The debate focuses on corporate tax at a time when economists and politicians became increasingly aware of the devastating effect of fiscal competition in a union where capital, goods and people move around freely.

Between 1995 and 2016 the average basic tax rate on companies in the EU fell by 14 points, or 33 percent, according to a study by L'Observatoire des politiques economiques en Europe at the University of Strasbourg.

Especially in the crosshairs are the four American digital giants Google, Apple, Facebook and Amazon.

These behemoths have concentrated their results accounting in subsidiaries based in low-tax countries like Ireland and Luxembourg, although the bulk of their sales are generated in other EU countries.

According to the EU Commission, they have managed to bring their real tax rate to nine percent on average, compared to more than 20 percent usually applied to companies.
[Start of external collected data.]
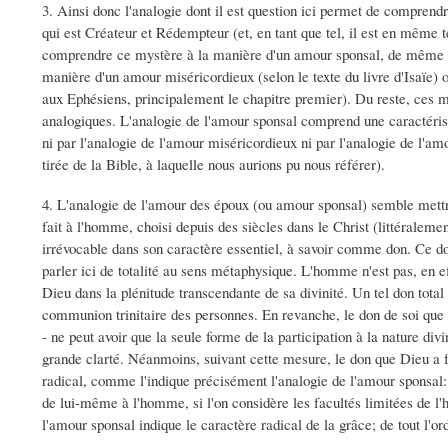
3. Ainsi donc l'analogie dont il est question ici permet de comprend
qui est Créateur et Rédempteur (et, en tant que tel, il est en même 
comprendre ce mystère à la manière d'un amour sponsal, de même q
manière d'un amour miséricordieux (selon le texte du livre d'Isaïe)
aux Ephésiens, principalement le chapitre premier). Du reste, ces m
analogiques. L'analogie de l'amour sponsal comprend une caractérist
ni par l'analogie de l'amour miséricordieux ni par l'analogie de l'am
tirée de la Bible, à laquelle nous aurions pu nous référer).
4. L'analogie de l'amour des époux (ou amour sponsal) semble mettr
fait à l'homme, choisi depuis des siècles dans le Christ (littéralement:
irrévocable dans son caractère essentiel, à savoir comme don. Ce do
parler ici de totalité au sens métaphysique. L'homme n'est pas, en e
Dieu dans la plénitude transcendante de sa divinité. Un tel don tota
communion trinitaire des personnes. En revanche, le don de soi que 
- ne peut avoir que la seule forme de la participation à la nature div
grande clarté. Néanmoins, suivant cette mesure, le don que Dieu a fa
radical, comme l'indique précisément l'analogie de l'amour sponsal: 
de lui-même à l'homme, si l'on considère les facultés limitées de l
l'amour sponsal indique le caractère radical de la grâce; de tout l'o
The impact of tax competition is also making itself felt in the bricks-and-mortar economy, as shown by an investigation launched in December by Brussels into Ikea's tax regime.

The Commission said it was taking a closer look at the ways Ikea allegedly used a Dutch subsidiary to slash its tax bill on revenue from megastores around the world.

Coffee chain Starbucks and automaker Fiat have also been probed in the Netherlands and Luxembourg, respectively.

In October 2016, the Commission relaunched a project aimed at finding common rules for profit calculation.

The system, which would be mandatory for companies with sales over 750 million euros ($890 million), would still allow governments to fix their own tax rate, but all EU members would agree on harmonised accounting rules for earnings.

There would be a single jurisdiction for tax payments, and revenue would then be divided up between member states according to a company's sales in each country, rather than according to profits booked at subsidiaries.

The project has yet to be approved by member countries and the European Parliament, but observers already foresee a rocky ride, as all tax decisions require unanimous approval by all 28 member states.